October 20, 2010 — Wrong-site and wrong-patient procedures are more common than the medical community might care to admit, and clinicians in both surgical and nonsurgical disciplines share equal responsibility for the unacceptable errors, write investigators in the October issue of the Archives of Surgery.
A review of physician-reported adverse outcomes from a Colorado liability insurance database revealed 25 wrong-patient and 107 wrong-site procedures during a 6.5-year period. The wrong-patient procedures included 5 cases of significant harm, including 3 unnecessary prostatectomies resulting from a mix-up in pathology samples. Wrong-site procedures included an errantly placed chest tube that lead to the patient's death from pulmonary decompensation, report Philip F. Stahel, MD, from the departments of Orthopaedic Surgery and Neurosurgery at the Denver Health Medical Center, University of Colorado School of Medicine, and colleagues.
"Shockingly, nonsurgical disciplines equally contribute to patient injuries related to wrong-site procedures. Inadequate planning of procedures and the lack of adherence to the time-out concept are the major determinants of adverse outcome. On the basis of these findings, a strict adherence to the Universal Protocol must be expanded to nonsurgical specialties to achieve a zero-tolerance philosophy for these preventable incidents," the authors write.
The actual incidence of wrong-site surgery is likely to be higher than that determined by the authors, who had to rely on physician self-report of errors to a database that was not anonymous, notes Martin A. Makary, MD, MPH, from the Department of Surgery at Johns Hopkins University in Baltimore, Maryland, in an accompanying editorial.
"This study alerts us, yet again, to the alarming problem of preventable errors — a systems issue that should have been engineered from surgical care long ago.

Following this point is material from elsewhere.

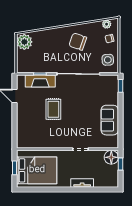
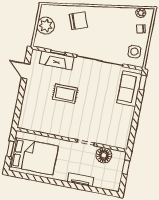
plant: (24, 42) -> (46, 26), moved
chair: (78, 42) -> (78, 21), moved, turned 141
rug: (53, 109) -> (65, 94), turned 90
sofa: (110, 120) -> (129, 89), moved
floor lamp: (111, 157) -> (104, 155), moved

Instead, we are only now beginning to realize the magnitude of the problem," Dr. Makary writes.
Dr. Stahel and colleagues in Colorado and at the Geisinger Medical Center in Danville, Pennsylvania, retrospectively reviewed data on 27,370 adverse outcomes reported by physicians to the Colorado Physicians Insurance Company. Their goal was to determine the frequency, cause, and outcomes of wrong-site, wrong-patient procedures after widespread adoption of the Universal Protocol proposed by the Joint Commission on Accreditation of Healthcare Organizations.
As stated earlier, a total of 107 wrong-site and 25 wrong-patient procedures were identified. Internal medicine specialists accounted for 24% of wrong-patient errors, followed by (at 8% each) family/general practitioners, pathologists, urologists, obstetrician-gynecologists, and pediatricians.
Orthopedic surgeons were responsible for 22.4% of wrong-site procedures, followed by general surgeons (16.8%) and anesthesiologists (12.1%).
Errors in diagnosis were responsible for 14 of the 25 wrong-patient mistakes (56%) and for 13 of the wrong-site failures (12.1%). Errors of communication occurred in all of the wrong-patient cases and in nearly half of the wrong-site cases. In contrast, errors in judgment, primarily inadequate procedure planning, occurred in the large majority (85%) of wrong-site cases, but in only 8% of the wrong-patient errors.
Other causes for mistakes included wrong indications for a procedure, failure to take a "time-out" before a procedure (in 72% of wrong-site cases), and other system-related issues.
As noted earlier, 1 patient died from acute respiratory failure when an internal medicine specialist placed a chest tube in the wrong side. Other wrong-site errors leading to significant harm included wrong-level spine surgery, wrong-site vascular procedures, wrong enterocolic resection, wrong-organ resection, and wrong-sided ovariectomies, eye surgeries, craniotomies, ureteric procedures, and maxilofacial surgery. There were also 2 cases of unintentional irradiation of an organ that was not targeted by radiation and was out of the planned radiation oncology treatment field.
Only 36% of wrong-patient cases and 2.8% of wrong-site cases caused no harm, the authors noted.
They acknowledged that the actual number of erroneous incidents may have been higher, as the database they used covers many, but not all, of Colorado's physicians.
The authors call for universal adoption of the Universal Protocol, which was recently folded into broader National Patient Safety Goals issued by the joint commission. However, Dr. Makary warns that systems alone are not enough to prevent errors.
"Finally, in an era of dissecting hospital systems," he writes, "we must not let up on teaching individual responsibility. The moral hazard of the Universal Protocol is that we can rely on it in place of ourselves. Although I would agree that Universal Protocol compliance is important, it is not the magic wand of Merlin."
Three study authors are employees of the Colorado Physician Insurance Company, including one who serves as the company's chief executive officer. Two other study authors serve as consultants for the company. Dr. Makary has disclosed no relevant financial relationships.